What’s a Rabbit Run?
Short answer: It’s sort of a hybrid speed run / gameplay video.
Long answer: A Rabbit Run is not a speed run. It’s a video of a level or section of a game done quickly, with emphasis on showing all the cool stuff (vehicles, weapons, moves, etc.). Shortcuts are allowed (e.g. secret passages), but no glitches (e.g. jumping through a wall). The intent is to show actual gameplay, but to keep it interesting and do it quickly to keep it from being an hour long video. In a pure speed run you try to skip everything you can (including using glitches), kill as few people as you can, never stop running, etc. That’s really not fun to watch if you just want to see the game (especially since they’re usually headache-inducing).
Watching a raw video of someone playing a game normally also isn’t fun. Who wants to wait while they figure out what to do, or die a bunch of times? These runs are practiced ahead of time, and there is thought put into these to try to show all the cool stuff and keep them short and entertaining.
What are the guidelines for a Rabbit Run?
Here’s the basic list of goals, although they’re not all required:
Why are they called Rabbit Runs?
We’ve named them rabbit runs because of the obvious connection to our site name, but also because they’re quick and stay within the normal boundries.
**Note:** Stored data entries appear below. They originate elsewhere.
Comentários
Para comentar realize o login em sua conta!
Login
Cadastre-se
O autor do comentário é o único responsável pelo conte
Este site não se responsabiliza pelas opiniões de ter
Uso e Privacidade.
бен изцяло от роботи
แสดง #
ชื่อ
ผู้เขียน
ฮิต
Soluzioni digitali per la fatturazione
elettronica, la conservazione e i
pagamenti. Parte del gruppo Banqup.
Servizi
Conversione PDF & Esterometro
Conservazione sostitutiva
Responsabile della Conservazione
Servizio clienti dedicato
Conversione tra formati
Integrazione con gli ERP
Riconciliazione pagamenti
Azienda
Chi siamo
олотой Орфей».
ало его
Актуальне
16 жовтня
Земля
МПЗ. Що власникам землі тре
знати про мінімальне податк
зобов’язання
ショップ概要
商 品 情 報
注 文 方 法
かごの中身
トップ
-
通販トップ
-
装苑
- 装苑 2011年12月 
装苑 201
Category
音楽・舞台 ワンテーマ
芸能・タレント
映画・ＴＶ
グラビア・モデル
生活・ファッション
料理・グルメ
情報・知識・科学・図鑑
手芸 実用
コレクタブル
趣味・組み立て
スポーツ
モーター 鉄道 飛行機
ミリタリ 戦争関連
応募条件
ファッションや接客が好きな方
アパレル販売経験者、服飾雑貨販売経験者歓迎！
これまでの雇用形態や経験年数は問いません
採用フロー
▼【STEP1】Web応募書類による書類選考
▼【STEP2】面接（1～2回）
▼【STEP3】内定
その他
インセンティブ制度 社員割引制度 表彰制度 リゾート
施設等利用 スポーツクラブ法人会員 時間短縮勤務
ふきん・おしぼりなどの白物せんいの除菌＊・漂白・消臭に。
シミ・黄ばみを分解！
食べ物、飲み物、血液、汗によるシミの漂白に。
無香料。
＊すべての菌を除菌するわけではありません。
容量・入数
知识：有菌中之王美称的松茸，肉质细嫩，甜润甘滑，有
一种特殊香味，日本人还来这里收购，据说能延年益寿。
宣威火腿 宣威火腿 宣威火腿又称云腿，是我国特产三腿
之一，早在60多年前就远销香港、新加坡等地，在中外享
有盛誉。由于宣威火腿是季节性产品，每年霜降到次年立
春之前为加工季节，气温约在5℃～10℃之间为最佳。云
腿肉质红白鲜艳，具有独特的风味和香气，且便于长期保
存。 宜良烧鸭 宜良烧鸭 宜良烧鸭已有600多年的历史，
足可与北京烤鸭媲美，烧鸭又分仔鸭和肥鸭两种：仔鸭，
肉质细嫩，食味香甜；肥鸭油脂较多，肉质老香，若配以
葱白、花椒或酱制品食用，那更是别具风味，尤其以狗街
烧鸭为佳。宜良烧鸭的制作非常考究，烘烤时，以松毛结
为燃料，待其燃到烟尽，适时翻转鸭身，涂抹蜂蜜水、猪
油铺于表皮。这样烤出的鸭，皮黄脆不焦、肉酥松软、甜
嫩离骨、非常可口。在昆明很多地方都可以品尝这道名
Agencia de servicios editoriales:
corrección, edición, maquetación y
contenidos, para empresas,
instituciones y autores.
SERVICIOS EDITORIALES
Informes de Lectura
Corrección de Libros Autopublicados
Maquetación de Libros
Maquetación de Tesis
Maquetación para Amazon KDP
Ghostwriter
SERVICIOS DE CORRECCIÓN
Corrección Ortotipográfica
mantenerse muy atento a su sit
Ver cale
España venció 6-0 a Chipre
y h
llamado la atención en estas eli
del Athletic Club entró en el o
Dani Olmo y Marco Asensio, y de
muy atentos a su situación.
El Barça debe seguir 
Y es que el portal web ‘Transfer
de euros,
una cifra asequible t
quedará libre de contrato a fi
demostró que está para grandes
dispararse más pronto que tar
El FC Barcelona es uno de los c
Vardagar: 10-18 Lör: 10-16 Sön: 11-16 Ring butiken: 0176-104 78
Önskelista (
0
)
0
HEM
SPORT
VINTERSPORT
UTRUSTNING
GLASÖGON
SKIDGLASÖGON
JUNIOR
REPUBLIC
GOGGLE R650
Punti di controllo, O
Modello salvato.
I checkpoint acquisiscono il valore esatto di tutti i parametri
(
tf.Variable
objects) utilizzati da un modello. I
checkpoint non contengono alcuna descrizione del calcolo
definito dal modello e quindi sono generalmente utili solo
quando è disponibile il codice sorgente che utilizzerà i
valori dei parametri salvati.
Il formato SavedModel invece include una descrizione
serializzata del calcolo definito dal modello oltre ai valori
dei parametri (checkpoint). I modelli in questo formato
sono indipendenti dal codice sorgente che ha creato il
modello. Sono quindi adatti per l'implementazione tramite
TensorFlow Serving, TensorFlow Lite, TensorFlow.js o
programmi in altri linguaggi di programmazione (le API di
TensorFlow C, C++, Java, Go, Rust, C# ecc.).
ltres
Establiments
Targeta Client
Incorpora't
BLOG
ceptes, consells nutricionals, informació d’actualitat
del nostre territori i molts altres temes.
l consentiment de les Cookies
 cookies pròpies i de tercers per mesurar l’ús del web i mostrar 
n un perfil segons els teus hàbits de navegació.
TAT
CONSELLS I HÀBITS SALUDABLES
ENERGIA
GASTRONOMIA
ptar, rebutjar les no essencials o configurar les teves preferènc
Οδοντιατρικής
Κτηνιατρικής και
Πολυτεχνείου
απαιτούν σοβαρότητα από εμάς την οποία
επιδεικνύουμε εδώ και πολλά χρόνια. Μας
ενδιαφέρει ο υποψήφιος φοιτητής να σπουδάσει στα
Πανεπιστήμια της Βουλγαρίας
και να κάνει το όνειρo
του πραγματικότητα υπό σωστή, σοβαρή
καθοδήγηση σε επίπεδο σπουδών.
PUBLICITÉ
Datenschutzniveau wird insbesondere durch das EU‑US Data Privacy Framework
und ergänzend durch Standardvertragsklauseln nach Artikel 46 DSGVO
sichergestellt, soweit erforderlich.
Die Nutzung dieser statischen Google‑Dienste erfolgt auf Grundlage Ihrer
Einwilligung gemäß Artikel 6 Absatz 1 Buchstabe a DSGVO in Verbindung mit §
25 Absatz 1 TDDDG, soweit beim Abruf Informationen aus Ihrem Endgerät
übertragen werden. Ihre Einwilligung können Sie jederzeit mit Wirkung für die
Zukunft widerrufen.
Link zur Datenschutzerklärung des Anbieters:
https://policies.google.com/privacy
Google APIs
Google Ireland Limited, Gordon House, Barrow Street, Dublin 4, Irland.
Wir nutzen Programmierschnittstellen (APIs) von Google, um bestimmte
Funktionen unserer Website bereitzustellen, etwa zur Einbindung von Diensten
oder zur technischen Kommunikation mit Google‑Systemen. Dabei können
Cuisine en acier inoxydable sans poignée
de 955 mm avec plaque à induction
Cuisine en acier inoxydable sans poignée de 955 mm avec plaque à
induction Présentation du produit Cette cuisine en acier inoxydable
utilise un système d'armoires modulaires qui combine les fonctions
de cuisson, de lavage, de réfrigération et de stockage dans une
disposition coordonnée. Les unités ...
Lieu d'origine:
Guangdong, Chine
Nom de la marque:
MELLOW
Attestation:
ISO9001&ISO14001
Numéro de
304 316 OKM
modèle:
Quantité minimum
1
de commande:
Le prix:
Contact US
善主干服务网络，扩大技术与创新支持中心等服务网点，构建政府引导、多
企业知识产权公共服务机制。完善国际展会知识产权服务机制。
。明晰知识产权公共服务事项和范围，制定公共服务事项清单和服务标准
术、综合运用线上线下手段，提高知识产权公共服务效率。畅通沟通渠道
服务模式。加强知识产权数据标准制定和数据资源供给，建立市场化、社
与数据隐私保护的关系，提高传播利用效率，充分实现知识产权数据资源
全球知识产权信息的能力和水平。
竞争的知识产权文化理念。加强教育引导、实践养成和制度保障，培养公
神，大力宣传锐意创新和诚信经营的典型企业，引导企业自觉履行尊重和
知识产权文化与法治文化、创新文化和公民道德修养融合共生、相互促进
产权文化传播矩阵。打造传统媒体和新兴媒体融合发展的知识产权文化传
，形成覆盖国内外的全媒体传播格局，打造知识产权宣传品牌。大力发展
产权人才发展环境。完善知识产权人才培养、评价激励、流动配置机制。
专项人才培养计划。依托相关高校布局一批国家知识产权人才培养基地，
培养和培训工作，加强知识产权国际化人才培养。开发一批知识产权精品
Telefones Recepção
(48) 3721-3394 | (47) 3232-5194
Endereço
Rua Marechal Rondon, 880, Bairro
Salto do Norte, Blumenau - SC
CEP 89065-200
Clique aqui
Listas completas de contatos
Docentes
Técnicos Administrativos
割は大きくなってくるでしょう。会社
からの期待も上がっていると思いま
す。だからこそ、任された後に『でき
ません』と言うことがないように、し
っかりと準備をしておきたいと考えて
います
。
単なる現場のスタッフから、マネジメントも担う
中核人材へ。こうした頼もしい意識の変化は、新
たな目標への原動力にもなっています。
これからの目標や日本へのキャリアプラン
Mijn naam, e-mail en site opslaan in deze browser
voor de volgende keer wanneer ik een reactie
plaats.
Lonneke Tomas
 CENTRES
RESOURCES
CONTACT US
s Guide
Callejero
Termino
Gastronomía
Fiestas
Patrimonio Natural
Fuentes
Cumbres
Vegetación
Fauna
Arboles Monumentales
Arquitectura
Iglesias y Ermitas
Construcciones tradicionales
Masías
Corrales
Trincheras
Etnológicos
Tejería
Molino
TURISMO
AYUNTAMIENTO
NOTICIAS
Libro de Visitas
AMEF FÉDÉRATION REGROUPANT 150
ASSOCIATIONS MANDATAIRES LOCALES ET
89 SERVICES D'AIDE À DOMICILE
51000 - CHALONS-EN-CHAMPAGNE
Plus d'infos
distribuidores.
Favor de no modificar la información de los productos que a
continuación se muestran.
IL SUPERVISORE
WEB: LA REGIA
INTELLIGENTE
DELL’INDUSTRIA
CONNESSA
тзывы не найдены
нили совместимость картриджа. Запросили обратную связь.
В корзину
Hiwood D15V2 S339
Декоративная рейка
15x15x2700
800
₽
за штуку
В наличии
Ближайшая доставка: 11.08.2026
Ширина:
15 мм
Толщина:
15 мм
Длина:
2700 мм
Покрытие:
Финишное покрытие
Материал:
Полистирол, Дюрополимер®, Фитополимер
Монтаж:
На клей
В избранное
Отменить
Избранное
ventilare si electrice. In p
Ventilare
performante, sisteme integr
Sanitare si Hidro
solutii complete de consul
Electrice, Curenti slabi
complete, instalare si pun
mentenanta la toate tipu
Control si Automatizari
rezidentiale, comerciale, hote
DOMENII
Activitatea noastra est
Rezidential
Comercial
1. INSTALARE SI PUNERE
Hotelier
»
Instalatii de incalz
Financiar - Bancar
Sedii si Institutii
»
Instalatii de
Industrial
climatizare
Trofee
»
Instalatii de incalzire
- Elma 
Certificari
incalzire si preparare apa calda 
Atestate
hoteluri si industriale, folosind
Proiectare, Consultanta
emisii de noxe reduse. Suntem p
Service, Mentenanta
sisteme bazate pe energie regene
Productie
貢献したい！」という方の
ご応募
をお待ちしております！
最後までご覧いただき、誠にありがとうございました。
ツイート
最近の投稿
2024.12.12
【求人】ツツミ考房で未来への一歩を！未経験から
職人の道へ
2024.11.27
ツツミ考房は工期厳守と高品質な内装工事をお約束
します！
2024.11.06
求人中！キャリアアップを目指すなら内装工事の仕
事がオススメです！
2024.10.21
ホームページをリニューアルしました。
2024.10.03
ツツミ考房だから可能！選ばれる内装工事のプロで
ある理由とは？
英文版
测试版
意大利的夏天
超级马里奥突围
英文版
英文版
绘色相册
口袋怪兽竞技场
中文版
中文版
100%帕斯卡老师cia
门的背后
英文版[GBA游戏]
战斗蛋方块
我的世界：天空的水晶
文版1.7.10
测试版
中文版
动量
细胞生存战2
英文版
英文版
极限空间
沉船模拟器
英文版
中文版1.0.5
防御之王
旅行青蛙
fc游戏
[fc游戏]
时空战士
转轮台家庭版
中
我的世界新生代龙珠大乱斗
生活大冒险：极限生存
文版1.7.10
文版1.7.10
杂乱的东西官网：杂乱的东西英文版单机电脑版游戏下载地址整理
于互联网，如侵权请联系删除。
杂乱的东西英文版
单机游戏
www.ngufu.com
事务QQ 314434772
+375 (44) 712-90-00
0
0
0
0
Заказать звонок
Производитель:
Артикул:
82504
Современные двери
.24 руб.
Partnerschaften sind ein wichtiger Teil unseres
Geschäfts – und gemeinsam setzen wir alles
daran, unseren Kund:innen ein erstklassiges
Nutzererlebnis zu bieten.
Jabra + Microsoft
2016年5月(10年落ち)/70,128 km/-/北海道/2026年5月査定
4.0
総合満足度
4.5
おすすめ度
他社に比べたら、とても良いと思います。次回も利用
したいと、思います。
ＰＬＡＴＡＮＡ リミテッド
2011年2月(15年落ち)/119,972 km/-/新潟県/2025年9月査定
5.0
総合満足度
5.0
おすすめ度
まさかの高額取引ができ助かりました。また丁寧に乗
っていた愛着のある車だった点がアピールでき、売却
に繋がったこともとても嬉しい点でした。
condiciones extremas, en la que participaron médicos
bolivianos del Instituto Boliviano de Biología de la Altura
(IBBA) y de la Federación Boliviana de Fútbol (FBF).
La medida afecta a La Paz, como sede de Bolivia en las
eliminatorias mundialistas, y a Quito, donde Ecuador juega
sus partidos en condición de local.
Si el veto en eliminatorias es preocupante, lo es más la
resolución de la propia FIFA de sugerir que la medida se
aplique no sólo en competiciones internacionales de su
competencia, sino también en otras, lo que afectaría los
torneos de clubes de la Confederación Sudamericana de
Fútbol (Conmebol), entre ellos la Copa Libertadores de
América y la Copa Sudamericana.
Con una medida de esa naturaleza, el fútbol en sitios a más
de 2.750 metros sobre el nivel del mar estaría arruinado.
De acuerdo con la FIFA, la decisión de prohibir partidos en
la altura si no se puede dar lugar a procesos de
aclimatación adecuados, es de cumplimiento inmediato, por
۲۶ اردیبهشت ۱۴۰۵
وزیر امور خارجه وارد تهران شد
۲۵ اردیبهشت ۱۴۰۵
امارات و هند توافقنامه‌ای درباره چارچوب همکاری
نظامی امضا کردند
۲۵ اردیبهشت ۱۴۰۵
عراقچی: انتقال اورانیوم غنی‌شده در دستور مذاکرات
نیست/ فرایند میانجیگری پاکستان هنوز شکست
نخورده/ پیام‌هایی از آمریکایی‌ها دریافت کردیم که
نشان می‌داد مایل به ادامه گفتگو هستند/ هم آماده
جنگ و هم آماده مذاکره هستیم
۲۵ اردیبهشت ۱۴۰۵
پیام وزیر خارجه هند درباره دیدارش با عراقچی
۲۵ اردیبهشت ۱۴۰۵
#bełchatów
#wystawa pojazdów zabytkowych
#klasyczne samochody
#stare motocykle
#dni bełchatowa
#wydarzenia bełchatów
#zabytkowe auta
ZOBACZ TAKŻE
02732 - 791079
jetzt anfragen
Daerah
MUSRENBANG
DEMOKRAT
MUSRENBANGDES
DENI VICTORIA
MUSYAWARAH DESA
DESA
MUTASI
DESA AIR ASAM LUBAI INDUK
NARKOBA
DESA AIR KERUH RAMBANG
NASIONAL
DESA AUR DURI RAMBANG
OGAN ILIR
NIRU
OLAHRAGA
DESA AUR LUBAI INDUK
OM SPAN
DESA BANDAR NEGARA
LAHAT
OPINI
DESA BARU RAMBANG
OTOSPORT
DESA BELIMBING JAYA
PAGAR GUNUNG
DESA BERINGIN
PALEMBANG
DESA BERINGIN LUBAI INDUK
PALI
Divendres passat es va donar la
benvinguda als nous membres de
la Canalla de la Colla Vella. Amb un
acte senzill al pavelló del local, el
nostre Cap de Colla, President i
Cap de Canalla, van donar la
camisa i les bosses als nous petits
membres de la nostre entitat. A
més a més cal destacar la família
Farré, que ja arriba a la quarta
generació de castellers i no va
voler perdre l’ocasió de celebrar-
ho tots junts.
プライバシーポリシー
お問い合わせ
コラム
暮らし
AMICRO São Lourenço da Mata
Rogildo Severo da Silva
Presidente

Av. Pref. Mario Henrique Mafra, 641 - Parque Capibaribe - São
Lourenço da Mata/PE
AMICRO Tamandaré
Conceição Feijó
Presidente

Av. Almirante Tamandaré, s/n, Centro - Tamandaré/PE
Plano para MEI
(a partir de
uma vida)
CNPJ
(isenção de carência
If you haven’t played the game and want to see some “real” gameplay, or if you just want to revisit the game, these are for you. Plus, we may do some tricks you haven’t seen before. We didn’t want to call them “quick runs” or something similar so as not to mislead people.
If these runs are practiced, doesn’t that automatically contradict the “normal gameplay” idea?
In some cases, maybe. In the Getting Up Rabbit Run there is a whole lot of combat towards the end. By the time the run was filmed, Tommy was much better at the combat than he was the first time he was there, and it actually looks much more exciting and easier. Instances like these will be mentioned in the run notes.
- Pick a good level that shows off a lot of elements, preferably from around the middle of the game (or earlier) so there aren’t as many spoilers.
- Keep it entertaining.
- Show as many cool things as you can (weapons, tricks, moves).
- Do it as quickly as possible, but don’t do things like bunny-hop (ironic, isn’t it?) the whole thing because that’s annoying to watch. Same with running diagonally just because it’s faster, and so on.
- Do it as flawlessly as you can. However, sometimes a mistake is worth showing. For instance, in the Getting Up Rabbit Run there is a part where Tommy tried to jump over a wall, but the auto-grab made him land on it. Clearly a mistake, but it really shows how that can get annoying, which is something you’ll experience playing the game.
- Don’t use any glitches.
- Try to keep the video under 15 min. Ten minutes is a good average.
- Attempt a single-segment (uncut video) run if you’re up to the challenge.
Trust us though, we’re not that good, and we’re lazy, so these are no expert runs. They should still give you a pretty good idea of what you’ll experience.
Rants and Articles:
You seem to bitch about games a lot. Why are you doing this if you hate them so much?
If you think about it, it’s the games you like that get the most criticism. If the game is terrible you throw it in the corner and never look at it again, because it’s not even worth talking about. We like discussing what works in a game and what doesn’t, and how it could be made better.
Do you beat the whole game before you write a review?
Typically, yes. We think it’s unfair to developers (and readers) to review a game if we’ve only played part of it. Some games take a while to get going, or change drastically throughout the levels (e.g. Psychonauts). Since we have no deadlines, we write reviews when we feel like it, and if we’re playing a game, we’re probably going to beat it.
There may be some cases where we just have to rant about some aspect of a game we didn’t finish (a game we just absolutely couldn’t stand to keep playing), but in those cases we’ll tell you how far we got. If it doesn’t say, you can safely assume we beat the whole game.
Why are you reviewing a game that came out X years ago?
Probably because we finally got around to playing it. If you think only new games are worth playing, this probably isn’t the site for you. We know other people have stacks of games to play as well, or just never bought a certain game. Now that they’re on sale or used, you might want to pick them up. It’s also sometimes worth seeing how a game ages — in some cases games score higher with reviewers simply because of the new technology. Now that it’s no longer new, we can have a less biased opinion.
I can’t find the scores you gave the games in your reviews!
There aren’t any. We purposely don’t rate games by a number. If you really need a number, then just assume we rated it an 8 out of 10, with 6 being the highest.
Then how do I know how good the game is?
Read the review? We don’t like numbers because that assumes every gamer is the same. Some people like stealth, some people like music games, some people like FPS games, some people hate all of those things. While a rating probably compares the game to others in the same genre (not necessarily a good thing either), there are different things people want out of games, so we’d rather just address those directly. If you want numbers go read metacritic (we do). Scores are definitely a necessary evil in this business, but since so many other people are doing it, we feel we can go indepth with our reviews and do it our own way. We almost expect you to have already read other reviews.